Here is an exploration of five crazy snow facts:
- Snowflakes can have an identical twin!
- Although it is highly unlikely, due to all of the independent weather components involved in forming snowflakes, two identical flakes were found in a Wisconsin snowstorm in 1988.
- The largest snowflakes may have been as big as pie pans.
- The report goes on as unsubstantiated; however, there are reports of snowflakes as big as 15 inches in 1887 in Montana.
- A city council once declared snow to be illegal.
- It’s true! Syracuse, New York attempted this very action in 1992. Nature broke the law with a snowstorm two days after the legislation went into place.
- Animals that create an airtight den out of snow are warmer than the average bear.
- Snow is a great insulator, having the ability to hold heat in … even to the point of being 100 degrees warmer than the temperature surrounding the den.
- The most snow angels ever made simultaneously: 8,962.
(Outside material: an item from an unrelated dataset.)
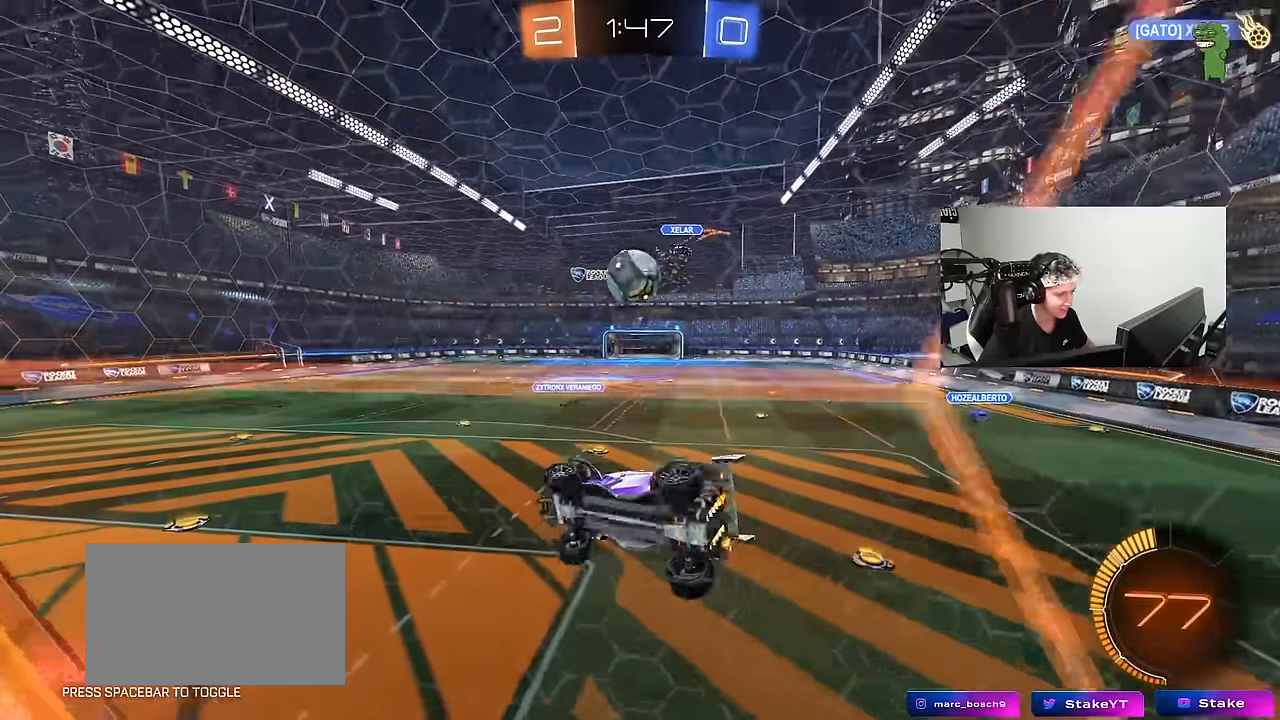
{"keys": ["a", "shift", "w"], "mouse": ["right"], "events": [[66, "a", "up"], [66, "d", "down"], [66, "s", "up"], [66, "shift", "up"], [100, "d", "up"], [150, "a", "down"], [200, "w", "down"], [483, "mouse_right", "down"], [483, "shift", "down"]]}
- Seriously, who counts these things? Someone did in 2007 in Bismarck, North Dakota. However, the record for the most snow angels ever made simultaneously in multiple locations goes to Nova Scotia with 22,022. In 2011, residents in 130 separate locations participated. Do you feel inspired to try to beat this record come next snowfall?
Looking at things with a different perspective can help open the mind for a new appreciation of things. Yes, that does include the wonders of winter weather. When the first snowfall of 2019 arrives, have these thoughts in mind when catching a snowflake on your tongue.